Transcript
Right, so in marriage, it’s actually a union of two people, not one. And so we are, where we start with in marriage is acknowledging that we are very different. We have different perspectives. And we think about things differently. We value things differently. We have different perceptions of what just happened. We have different perspectives on life, on marriage, on child rearing, on sexual intimacy, on just about everything of importance, and that is very frustrating. And the first thing that we must acknowledge is with, say, what God says to Cain after he has killed his brother, Abel. He says sin is crouching at the door, it’s crouching like a wild animal, and it’s ready to devour you. In the same way, we could say when differences between two people who are married together are there, be careful, because differences can lead to conflicts, can lead to frustration, anger, distance and sin. And so, be careful.
And so oftentimes, we see the differences in marriage. It’s hard, and we, you know, there’s a song that was written in the musical “My Fair Lady”, where the main characters just says, why can’t a man be more like a woman? And it just goes over and over all the differences, and we really resonate with him. And yet, it’s the differences that make marriage beautiful. It’s the different way of seeing things, the different way of perceiving things that actually give the marriage its texture, and it’s not just a marriage of two people who are clones, but there’s an opportunity for real good things in that marriage. Now, there seems to be this conventional wisdom these days where there’s this saying that we use that, let’s agree to disagree. And there is a pretense of wisdom to that, and I think there’s good intentions there. It’s a couple who is saying, we’re hopeless that we’re gonna be able to make our way through this, and this difference of opinion, and so we’re just going to cop out, we’re going to protect the relationship by agreeing to disagree. The problem with that is, just as the person who’s asking the question has started to see, is that it leaves things unresolved. It leaves us in a place of disunity and the more that happens, the more a couple agrees to disagree, the more alienation and estrangement. Can you imagine a close friendship where it’s characterized by agreeing to disagree? It wouldn’t be much of a friendship and marriage, first and foremost, is a friendship. And so we need to press in and to really have a different approach.
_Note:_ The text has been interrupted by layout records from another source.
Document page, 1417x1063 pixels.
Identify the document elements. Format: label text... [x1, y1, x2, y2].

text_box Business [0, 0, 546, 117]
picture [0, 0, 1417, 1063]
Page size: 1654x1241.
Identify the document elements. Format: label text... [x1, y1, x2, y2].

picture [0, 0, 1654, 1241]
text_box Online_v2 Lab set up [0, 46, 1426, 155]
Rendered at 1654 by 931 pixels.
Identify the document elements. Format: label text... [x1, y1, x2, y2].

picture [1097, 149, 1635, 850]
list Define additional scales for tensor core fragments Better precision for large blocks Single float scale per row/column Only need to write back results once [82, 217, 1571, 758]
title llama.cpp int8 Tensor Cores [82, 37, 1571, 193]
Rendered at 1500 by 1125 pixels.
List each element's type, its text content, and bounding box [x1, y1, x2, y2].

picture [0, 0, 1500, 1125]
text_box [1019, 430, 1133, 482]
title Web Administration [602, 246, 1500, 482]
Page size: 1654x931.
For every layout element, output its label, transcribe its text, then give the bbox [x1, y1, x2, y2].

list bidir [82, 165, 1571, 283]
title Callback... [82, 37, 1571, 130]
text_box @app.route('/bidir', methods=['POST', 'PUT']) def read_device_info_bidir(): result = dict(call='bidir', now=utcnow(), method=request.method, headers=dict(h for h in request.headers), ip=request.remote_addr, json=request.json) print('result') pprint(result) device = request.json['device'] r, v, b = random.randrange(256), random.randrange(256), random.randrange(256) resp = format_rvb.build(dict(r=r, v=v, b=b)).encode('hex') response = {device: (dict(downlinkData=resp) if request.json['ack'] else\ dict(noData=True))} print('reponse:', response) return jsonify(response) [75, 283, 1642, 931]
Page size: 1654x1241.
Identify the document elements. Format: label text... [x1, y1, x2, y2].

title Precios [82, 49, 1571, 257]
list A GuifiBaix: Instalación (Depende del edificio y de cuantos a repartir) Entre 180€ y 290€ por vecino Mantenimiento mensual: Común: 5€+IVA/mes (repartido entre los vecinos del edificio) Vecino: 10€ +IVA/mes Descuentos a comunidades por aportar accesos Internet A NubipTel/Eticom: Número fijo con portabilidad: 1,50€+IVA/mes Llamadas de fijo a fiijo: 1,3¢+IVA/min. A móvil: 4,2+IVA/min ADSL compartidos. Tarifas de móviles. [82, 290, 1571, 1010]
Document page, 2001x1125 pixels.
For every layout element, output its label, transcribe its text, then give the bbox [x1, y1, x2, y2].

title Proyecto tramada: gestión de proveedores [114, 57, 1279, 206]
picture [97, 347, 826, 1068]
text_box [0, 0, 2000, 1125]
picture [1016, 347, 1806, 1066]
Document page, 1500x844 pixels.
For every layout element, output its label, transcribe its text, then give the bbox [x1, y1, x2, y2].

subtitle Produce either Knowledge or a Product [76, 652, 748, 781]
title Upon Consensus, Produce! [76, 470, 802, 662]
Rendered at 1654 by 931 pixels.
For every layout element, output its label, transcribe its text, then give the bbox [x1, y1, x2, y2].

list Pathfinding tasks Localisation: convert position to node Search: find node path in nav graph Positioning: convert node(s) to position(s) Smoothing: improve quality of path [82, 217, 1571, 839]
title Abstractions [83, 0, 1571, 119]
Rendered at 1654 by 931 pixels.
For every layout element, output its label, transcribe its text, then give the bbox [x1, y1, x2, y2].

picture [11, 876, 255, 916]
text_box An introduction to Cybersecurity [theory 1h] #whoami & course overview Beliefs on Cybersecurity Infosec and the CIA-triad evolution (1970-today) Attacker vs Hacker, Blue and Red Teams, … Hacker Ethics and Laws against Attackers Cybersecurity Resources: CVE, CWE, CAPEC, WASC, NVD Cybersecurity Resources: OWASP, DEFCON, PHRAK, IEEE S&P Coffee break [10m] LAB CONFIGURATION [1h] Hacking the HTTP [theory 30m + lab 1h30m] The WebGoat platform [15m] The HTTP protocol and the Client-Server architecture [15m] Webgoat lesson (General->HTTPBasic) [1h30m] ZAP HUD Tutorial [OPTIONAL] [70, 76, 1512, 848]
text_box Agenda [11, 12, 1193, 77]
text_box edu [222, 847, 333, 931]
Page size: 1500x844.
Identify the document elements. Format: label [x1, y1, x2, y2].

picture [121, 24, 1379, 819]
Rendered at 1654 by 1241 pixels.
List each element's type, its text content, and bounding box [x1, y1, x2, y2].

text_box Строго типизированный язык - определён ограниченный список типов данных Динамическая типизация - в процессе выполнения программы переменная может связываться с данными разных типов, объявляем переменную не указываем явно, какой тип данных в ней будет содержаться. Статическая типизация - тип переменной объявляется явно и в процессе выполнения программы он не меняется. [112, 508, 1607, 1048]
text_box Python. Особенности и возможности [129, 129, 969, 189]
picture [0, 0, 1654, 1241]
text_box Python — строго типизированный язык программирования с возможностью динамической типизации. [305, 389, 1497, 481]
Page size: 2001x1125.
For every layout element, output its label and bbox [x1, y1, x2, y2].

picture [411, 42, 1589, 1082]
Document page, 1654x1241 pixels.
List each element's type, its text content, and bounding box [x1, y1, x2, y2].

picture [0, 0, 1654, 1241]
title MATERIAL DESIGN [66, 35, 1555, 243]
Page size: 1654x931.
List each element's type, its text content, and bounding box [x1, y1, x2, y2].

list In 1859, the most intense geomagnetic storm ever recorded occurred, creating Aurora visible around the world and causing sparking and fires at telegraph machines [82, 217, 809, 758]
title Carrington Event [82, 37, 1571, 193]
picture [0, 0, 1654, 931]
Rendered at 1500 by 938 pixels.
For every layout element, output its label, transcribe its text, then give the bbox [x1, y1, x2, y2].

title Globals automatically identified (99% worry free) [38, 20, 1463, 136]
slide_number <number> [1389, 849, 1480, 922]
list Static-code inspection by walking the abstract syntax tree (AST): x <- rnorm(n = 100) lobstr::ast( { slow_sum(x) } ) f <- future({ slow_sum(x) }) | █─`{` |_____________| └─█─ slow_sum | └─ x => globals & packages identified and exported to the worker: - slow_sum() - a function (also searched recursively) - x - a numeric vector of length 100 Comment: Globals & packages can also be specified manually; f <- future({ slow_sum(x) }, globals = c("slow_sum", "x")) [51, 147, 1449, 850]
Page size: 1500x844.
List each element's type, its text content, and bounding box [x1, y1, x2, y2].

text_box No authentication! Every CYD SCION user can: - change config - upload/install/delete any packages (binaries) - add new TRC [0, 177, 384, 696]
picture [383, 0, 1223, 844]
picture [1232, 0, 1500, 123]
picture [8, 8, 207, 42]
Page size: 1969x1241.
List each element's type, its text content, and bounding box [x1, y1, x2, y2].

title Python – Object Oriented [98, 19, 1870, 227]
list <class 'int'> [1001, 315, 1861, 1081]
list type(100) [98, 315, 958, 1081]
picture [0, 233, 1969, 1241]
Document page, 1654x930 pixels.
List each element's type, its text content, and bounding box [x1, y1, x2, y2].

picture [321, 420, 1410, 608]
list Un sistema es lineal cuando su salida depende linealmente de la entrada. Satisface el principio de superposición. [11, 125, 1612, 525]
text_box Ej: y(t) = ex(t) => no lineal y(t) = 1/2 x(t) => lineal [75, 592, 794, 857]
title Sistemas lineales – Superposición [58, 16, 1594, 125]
Now that’s agreeing to disagree is very different than, let’s see what God says, or Paul says in Philippians 2, where we really value the other person’s interests, their sensibilities, their perspective, what they value. That we put their interest above our own. And what they say, what they feel, what they saw and see, as a little bit more important than mine, and where it actually changes me, where I actually take it in. And so often when we agree to disagree, we’re really saying, I am unmoved by what you think, what you value, what your interests and desires are, what your fears are. What’s most important is my opinion, the way I see things. And when that happens, there will be no unity. And what Paul pleads with us to see in Philippians 2 is there’s a way, what brings unity is having the same mind. That’s not two people who are clones. It’s two people who have the mind of Christ, who took on our interests, who learned to think as Christ thinks, learned to value as He values, learned to put others’ interests, our interests, His interests, above our own.